Melantai Perdana di BEI, Harga MTEL Malah Terperosok ke Zona Merah

Iustrasi PT Dayamitra Telekomunikasi Tbk

JAKARTA-Saat memulai transaksi perdana pada pembukaan perdagangan di Bursa Efek Indonesia (BEI) hari ini (1/11), saham PT Dayamitra Telekomunikasi Tbk (MTEL) langsung bergerak menurun ke level Rp790 dari harga penawaran umum senilai Rp800 per saham.

Saham MTEL yang ditawarkan seharga Rp800 per lembar tersebut langsung anjlok ke level Rp790 per saham di awal Sesi I perdagangan hair ini, meski akhirnya cukup mampu berfluktuasi di kisaran Rp790-Rp850.

Selanjutnya tertahan di zona merah pada posisi Rp795, dengan volume transaksi sebanyak 3,5 juta lot.
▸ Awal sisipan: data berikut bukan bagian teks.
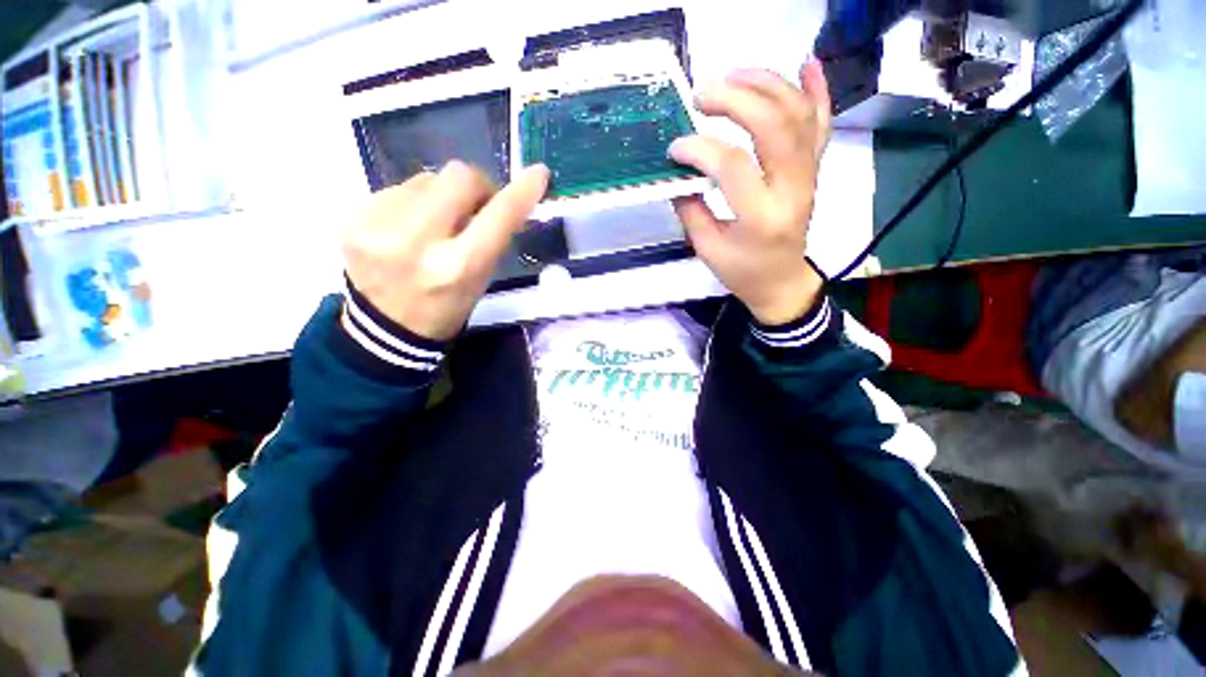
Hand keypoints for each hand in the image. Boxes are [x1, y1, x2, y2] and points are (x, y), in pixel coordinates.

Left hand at [343, 161, 548, 340]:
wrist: (385, 329)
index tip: (538, 174)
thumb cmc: (447, 307)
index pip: (499, 217)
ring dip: (440, 196)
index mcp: (458, 267)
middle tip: (476, 204)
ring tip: (434, 225)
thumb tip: (498, 196)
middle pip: (457, 175)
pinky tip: (406, 228)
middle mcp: (417, 243)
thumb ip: (491, 237)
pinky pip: (397, 189)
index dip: (522, 192)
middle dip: (475, 185)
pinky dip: (411, 203)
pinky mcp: (352, 217)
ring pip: (426, 178)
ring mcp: (377, 226)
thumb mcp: (480, 280)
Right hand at [669, 62, 830, 325]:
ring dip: (768, 85)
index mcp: (761, 218)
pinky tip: (806, 63)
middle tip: (702, 95)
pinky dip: (818, 90)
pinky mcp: (813, 170)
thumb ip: (691, 210)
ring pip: (799, 115)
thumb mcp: (708, 249)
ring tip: (734, 74)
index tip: (675, 148)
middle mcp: (792, 190)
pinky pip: (822, 124)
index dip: (700, 149)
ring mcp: (808, 176)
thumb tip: (678, 173)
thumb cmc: (742, 271)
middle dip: (736, 100)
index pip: (732, 167)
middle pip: (774, 126)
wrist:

Sehingga, nilai transaksi di awal perdagangan hari ini tercatat senilai Rp278,25 miliar.

Pada pelaksanaan penawaran umum perdana saham (IPO), emiten ke-41 di 2021 ini menawarkan saham kepada publik sebanyak 22.920.512.000 lembar bernilai nominal Rp228 per saham atau setara dengan 27,63 persen dari modal ditempatkan dan disetor penuh setelah IPO.

Baca :  IPO, Bank Maspion Tawarkan 770 Juta Saham

Adapun harga penawaran saham sebesar Rp800 per saham, maka pada aksi korporasi ini perusahaan bidang jasa penyedia menara ini mampu meraup dana publik sebanyak Rp18,34 triiun.

Manajemen MTEL menunjuk PT BRI Danareksa Sekuritas dan PT Mandiri Sekuritas sebagai penjamin pelaksana emisi Efek.

Sedangkan penjamin emisi Efek adalah PT HSBC Sekuritas Indonesia, PT JP Morgan Sekuritas Indonesia dan PT Morgan Stanley Sekuritas Indonesia.

Rencananya, sebesar 90 persen dari dana hasil IPO —setelah dikurangi biaya-biaya emisi— akan digunakan sebagai belanja modal (capex), sedangkan sisanya untuk modal kerja.